The Social Engineering of the Infinite Loop
When the market sleeps, the architects wake up. And Sequoia is wide awake. This "Anthropological Identity Observer" in me sees the venture capital space as a tribe. And tribes need creation myths. The myth of the "eat what you kill" founder is being replaced by the myth of the "scalable intelligence" — the idea that the best investment is one that minimizes human error. But the irony is that an investment process designed to minimize human error is itself a product of human bias — the bias of collective FOMO.
Institutional investors are herding into AI faster than they did into crypto. Why? Because the narrative is clearer. You can see a tangible product like ChatGPT. You can see a tangible asset like an Nvidia GPU. It feels real.
But it feels more real than a protocol because it is more physical. And that physicality is what makes it dangerous. You cannot burn a Bitcoin to make a fire. But you can burn a GPU. You can overhead a data center. You can run out of water.
The central thesis of Lucas here is that Sequoia is not "alpha." Sequoia is "beta" — the benchmark. They are the market. And by going all in on AI, they are creating a feedback loop that forces every LP, every founder, and every competitor to follow suit. This is not independent innovation; this is institutionalized herding on a massive scale.
My advice for the mature investor in this space is to not treat Sequoia as a leader, but as a lagging indicator. By the time they are this aggressive, the arbitrage is gone.
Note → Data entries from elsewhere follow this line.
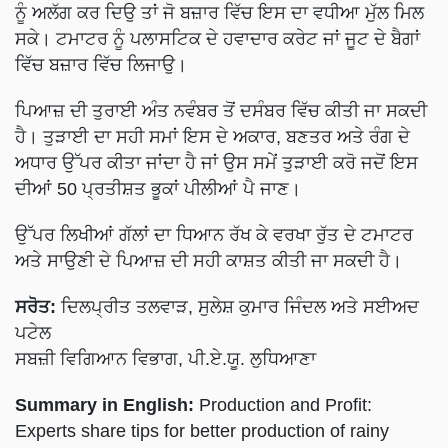
ਨੂੰ ਅਲੱਗ ਕਰ ਦਿਉ ਤਾਂ ਜੋ ਬਜ਼ਾਰ ਵਿੱਚ ਇਸ ਦਾ ਵਧੀਆ ਮੁੱਲ ਮਿਲ
ਸਕੇ। ਟਮਾਟਰ ਨੂੰ ਪਲਾਸਟਿਕ ਦੇ ਹਵਾਦਾਰ ਕਰੇਟ ਜਾਂ ਜੂਟ ਦੇ ਬੈਗਾਂ
ਵਿੱਚ ਬਜ਼ਾਰ ਵਿੱਚ ਲਿਜਾਉ।
ਪਿਆਜ਼ ਦੀ ਤੁਰਾਈ ਅੰਤ ਨਵੰਬਰ ਤੋਂ ਦਸੰਬਰ ਵਿੱਚ ਕੀਤੀ ਜਾ ਸਕਦੀ
ਹੈ। ਤੁੜਾਈ ਦਾ ਸਹੀ ਸਮਾਂ ਇਸ ਦੇ ਅਕਾਰ, ਬਣਤਰ ਅਤੇ ਰੰਗ ਦੇ
ਅਧਾਰ ਉੱਪਰ ਕੀਤਾ ਜਾਂਦਾ ਹੈ ਜਾਂ ਉਸ ਸਮੇਂ ਤੁੜਾਈ ਕਰੋ ਜਦੋਂ ਇਸ
ਦੀਆਂ 50 ਪ੍ਰਤੀਸ਼ਤ ਭੂਕਾਂ ਪੀਲੀਆਂ ਪੈ ਜਾਣ।
ਉੱਪਰ ਲਿਖੀਆਂ ਗੱਲਾਂ ਦਾ ਧਿਆਨ ਰੱਖ ਕੇ ਵਰਖਾ ਰੁੱਤ ਦੇ ਟਮਾਟਰ
ਅਤੇ ਸਾਉਣੀ ਦੇ ਪਿਆਜ਼ ਦੀ ਸਹੀ ਕਾਸ਼ਤ ਕੀਤੀ ਜਾ ਸਕਦੀ ਹੈ।
ਸਰੋਤ:
ਦਿਲਪ੍ਰੀਤ ਤਲਵਾੜ, ਸੁਲੇਸ਼ ਕੁਮਾਰ ਜਿੰਦਲ ਅਤੇ ਸਈਅਦ
ਪਟੇਲ
ਸਬਜ਼ੀ ਵਿਗਿਆਨ ਵਿਭਾਗ, ਪੀ.ਏ.ਯੂ. ਲੁਧਿਆਣਾ
Summary in English:
Production and Profit:
Experts share tips for better production of rainy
The real alpha is in the boring, difficult work of training human beings to understand what these machines can and cannot do. It's in the legal frameworks and the compliance structures. It's in the "blocks" of the value chain that are not just the GPU, but the instruction manual, the regulatory clearance, and the ethical standard.
The Regulated Revolution
The last point on the future of Venture Capital and AI: Regulation. Sequoia is not an anarchist. They are the ultimate insider. They will be compliant. That's why their aggressive AI pushes will likely shape regulation even more than lobbying. In the same way that I wrote about post-ETF approval, we are about to see financial instruments that securitize compute power, future energy output, and inference rights.
The takeaway is: capitalism has found a new frontier, and its name is not 'crypto' or 'AI' solely; it is 'Attention' — but more importantly, 'Compute'.
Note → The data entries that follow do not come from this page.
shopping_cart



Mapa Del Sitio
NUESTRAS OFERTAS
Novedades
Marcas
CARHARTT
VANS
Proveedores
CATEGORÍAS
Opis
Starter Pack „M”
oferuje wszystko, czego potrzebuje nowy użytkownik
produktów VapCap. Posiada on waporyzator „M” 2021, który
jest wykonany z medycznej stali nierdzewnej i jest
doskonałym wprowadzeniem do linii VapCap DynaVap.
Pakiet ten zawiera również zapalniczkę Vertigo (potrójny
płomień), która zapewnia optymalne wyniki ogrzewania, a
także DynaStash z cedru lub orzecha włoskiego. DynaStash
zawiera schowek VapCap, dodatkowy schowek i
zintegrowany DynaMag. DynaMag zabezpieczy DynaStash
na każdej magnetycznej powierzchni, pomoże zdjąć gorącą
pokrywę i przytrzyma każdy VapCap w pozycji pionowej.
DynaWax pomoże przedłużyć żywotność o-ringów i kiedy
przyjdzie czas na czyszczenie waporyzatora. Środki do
We must bridge the gap. In the crypto world, we have a toolset for this: Token incentives. If Sequoia is buying the machinery, we should be buying the social consensus around that machinery. The future isn't about owning the GPU; it's about owning the right to exist on that GPU. That is a status game. It’s a game you play with code, not with checkbooks.
The pressure we feel in this bull market is the tug of war between the old means of production (centralized capital) and the new means of production (algorithmic scarcity). The valuations are high because the belief is high, but the collateral could evaporate if the power grids fail.
As we look towards 2025 and 2026, the signals read differently. The most important architectural shift isn't the model or the chip; it’s the foundation of the trust.

Will we simply substitute the old intermediaries of finance with new intermediaries of compute? Sequoia is betting on the latter, trading the social contract for a data contract. But in the ethereum core dev trenches, we learned a simpler truth: Trustless systems don't mean you don't trust anyone; it means you don't have to rely on them. And in a world where the machines are taking over the spreads, the last bastion of human value is not the code, but the verification of the human behind the code.

This is why we build. This is why we learn. Not to chase the machine, but to put it in its box. The question is whether Sequoia is building a box, or being built by the machine. Watch the capital, and you'll see the answer.